With a gesture the wall returned to its opacity. The old man was unmoved.
-So?
-The End of Days has been and gone. There are no more stories to tell. The damage is irreparable. There is only one more task to be completed.
-And that task is me? You overreach yourself, Death. I am not subject to you. There is nothing I cannot create. There is nothing I cannot destroy.
-Then why live in such a mean, pitiful place?
-Do you live in a palace?
-I do not live.
-Neither do I but this suits me. What would be the point of excess? That is only for humans.
A note, the barest tremor, of desperation appeared to enter the old man’s voice. His demeanour gave nothing away, unchanged as it was without the barest flicker of the eyes to denote fear or loathing. But his voice still carried trace elements of…something. Death faced him without moving. The old man shifted uneasily after an aeon. Outside the vastness of forgotten waste howled unheard. Clouds boiled across what was left of a broken sky and polluted rain corroded a diseased ground even further. And still the pair argued, unaffected and oblivious.
There is a time and there is a place.
The old man was becoming palpably desperate. His words said very little but the tone spoke deafening, illuminating volumes.
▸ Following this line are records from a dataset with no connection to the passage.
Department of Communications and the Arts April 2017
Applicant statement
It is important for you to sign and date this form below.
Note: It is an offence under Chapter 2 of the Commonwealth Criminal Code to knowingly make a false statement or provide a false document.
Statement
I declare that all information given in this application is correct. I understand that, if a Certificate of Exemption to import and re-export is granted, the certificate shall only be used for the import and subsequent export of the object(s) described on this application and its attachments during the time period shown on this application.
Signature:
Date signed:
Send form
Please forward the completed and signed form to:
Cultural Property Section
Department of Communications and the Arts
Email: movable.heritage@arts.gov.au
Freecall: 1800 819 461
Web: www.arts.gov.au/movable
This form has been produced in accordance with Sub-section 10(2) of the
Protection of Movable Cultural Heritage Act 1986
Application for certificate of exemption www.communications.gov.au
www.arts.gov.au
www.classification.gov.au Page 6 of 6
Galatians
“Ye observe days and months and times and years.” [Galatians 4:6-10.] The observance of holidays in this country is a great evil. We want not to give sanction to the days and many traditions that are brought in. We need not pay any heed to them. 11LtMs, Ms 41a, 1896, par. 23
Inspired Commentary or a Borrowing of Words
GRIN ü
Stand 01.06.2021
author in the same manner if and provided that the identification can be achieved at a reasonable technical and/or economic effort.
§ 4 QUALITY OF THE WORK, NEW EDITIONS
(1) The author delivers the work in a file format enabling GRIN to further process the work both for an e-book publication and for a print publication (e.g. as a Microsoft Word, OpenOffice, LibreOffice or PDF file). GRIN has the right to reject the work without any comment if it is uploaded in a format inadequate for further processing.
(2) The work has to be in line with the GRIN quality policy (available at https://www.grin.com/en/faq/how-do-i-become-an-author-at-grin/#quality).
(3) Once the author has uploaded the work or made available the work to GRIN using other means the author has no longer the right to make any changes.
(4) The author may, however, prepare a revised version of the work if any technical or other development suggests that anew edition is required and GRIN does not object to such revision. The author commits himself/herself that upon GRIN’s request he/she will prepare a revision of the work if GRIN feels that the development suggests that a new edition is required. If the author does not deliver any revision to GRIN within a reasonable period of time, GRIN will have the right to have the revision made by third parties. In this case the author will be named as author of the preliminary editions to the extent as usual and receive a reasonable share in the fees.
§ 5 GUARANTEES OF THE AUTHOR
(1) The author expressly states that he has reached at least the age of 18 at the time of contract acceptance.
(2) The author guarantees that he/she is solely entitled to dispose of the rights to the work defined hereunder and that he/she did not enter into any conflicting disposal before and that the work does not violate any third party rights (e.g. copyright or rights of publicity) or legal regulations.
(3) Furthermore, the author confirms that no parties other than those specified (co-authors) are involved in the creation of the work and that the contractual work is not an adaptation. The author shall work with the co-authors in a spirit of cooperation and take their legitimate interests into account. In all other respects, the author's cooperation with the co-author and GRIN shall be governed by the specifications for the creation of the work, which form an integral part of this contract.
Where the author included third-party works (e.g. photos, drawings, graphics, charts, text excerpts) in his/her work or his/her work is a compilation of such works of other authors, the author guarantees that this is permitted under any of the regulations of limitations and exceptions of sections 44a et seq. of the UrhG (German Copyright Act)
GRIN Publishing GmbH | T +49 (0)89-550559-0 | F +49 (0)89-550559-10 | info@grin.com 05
His eyes shone now, the dark spaces fever bright with the intensity of a superhuman longing to be, to remain. The ghost of other presences made not a move though it spoke.
-You are decaying yourself. Look at you, frail flesh hanging on a weakened frame. You know the end involves you, must consume what form you take and that form has come to define you in the absence of other markers. There are no other ‘people’, he said pronouncing the word disdainfully, to compare yourself with. You cannot hold in your memory what it is to exist in the absence of others.
-I AM NOT HUMAN, the old man shouted.
-Not for a long time. But you are now. You have become so. The creator became the created, too fond was he of his creation, studying it too closely. Play became mimicry, mimicry became normality and normality became mortality. There is a cycle to it, an inexorable movement. It is too certain.
Death rose. The old man tried to summon what he knew was no longer there. Bitter beads of sweat formed on the old forehead with the effort. His hands shook as they clenched the arms of the chair.
Still, Death merely looked at him.
-I do not know the meaning of kindness but…
-Yes? The old man looked up, suddenly very human, suddenly hopeful.
-…you were great once. Be glad of that.
Death walked to the door which opened without being touched. It closed gently after him.
The old man sat in his chair until the breath left his lungs and his heart stopped. He could feel every millimetre of blood vessel that he possessed, he could hear every alveoli opening and closing but could do nothing when they stopped, when his body failed.
After a time, God died. And there was no one there to notice.